One of those concepts is ‘ecological footprints’ which Sustainable Seas researchers introduced to teachers in a workshop last year (an example of the ripple effect of the ongoing relationship between the school, community and Sustainable Seas researchers). Both courses are designed to help students learn to make informed management decisions of human activities on the land and under the water, using their knowledge of kaitiakitanga, mātauranga and ecosystem-based management.

Simon Thrush had just come up from a dive survey and was still in his dry suit but gave a great talk using footage of what the dive team had just been doing underwater. (Credit: Conrad Pilditch).

“The girls had never really thought about what’s actually living in and under the seafloor, or even realised that the seafloor is alive. They connected with the idea of life on the seafloor is not just seaweed and fish and that marine sediments play an important role in the marine ecosystem.

This trip reinforced the importance of getting students out of the classroom and into the field.”

Top (L-R): Simon Thrush, Jenny Pullin (Social Sci teacher) Helen Templeton (lab technician at MGC) Siobhan Keay (student), Conrad Pilditch, Melynda Bentley. Front (L-R): Students Eve Anderson, Leah Wearing, Molly Treloar, Zoe Luffman.

“One of the nicest things I heard all day was one of the students whose Dad is a biology teacher. It was his birthday and he said that is the best birthday present she could give him was to go on the trip and learn something”, says Conrad. 

After the day on the water, the spin-off conversations that happened between the girls and their families helps to build awareness and capacity amongst the community (through conversations in community) and teaching the next generation of caretaker and researchers.

“The discussions afterwards were incredible. I was teaching ecology recently where one of the year 12s exclaimed “Oh, that’s what the Professors talked about!” So, they’re making those links, those connections long after the experience,” says Melynda.

They’re just getting started

It’s not just the Marlborough Sounds that needs ecosystem-based management and the research to support it.
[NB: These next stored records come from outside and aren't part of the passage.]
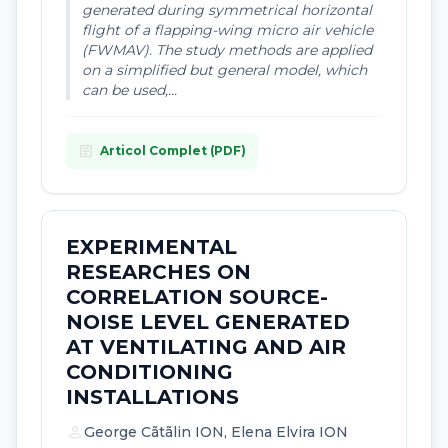
generated during symmetrical horizontal
flight of a flapping-wing micro air vehicle
(FWMAV). The study methods are applied
on a simplified but general model, which
can be used,...
article
Articol Complet (PDF)
EXPERIMENTAL
RESEARCHES ON
CORRELATION SOURCE-
NOISE LEVEL GENERATED
AT VENTILATING AND AIR
CONDITIONING
INSTALLATIONS
person
George Cãtãlin ION, Elena Elvira ION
The project team is active around Aotearoa New Zealand (Hauraki Gulf, Ōhiwa Harbour, East Coast, Canterbury, Otago and Southland), working on finding out more about cumulative effects and the science needed to shift towards managing for recovery.

Collaboration with other Sustainable Seas research is key to the success of this project. For example, the team are working closely alongside with the team from Awhi Mai Awhi Atu with the aim of developing place-based tohu (indicators of change) – so that the management solutions are tailored to the people and place.

The field trip crew: (Top, L-R): the Harbourmaster, Stefano Schenone, Drew Lohrer, Eliana Ferratti, Rob Davidson, Simon Thrush. (Front, L-R): Rebecca Gladstone-Gallagher, Jen Hillman, Conrad Pilditch, Johanna Gammal (Credit: Conrad Pilditch).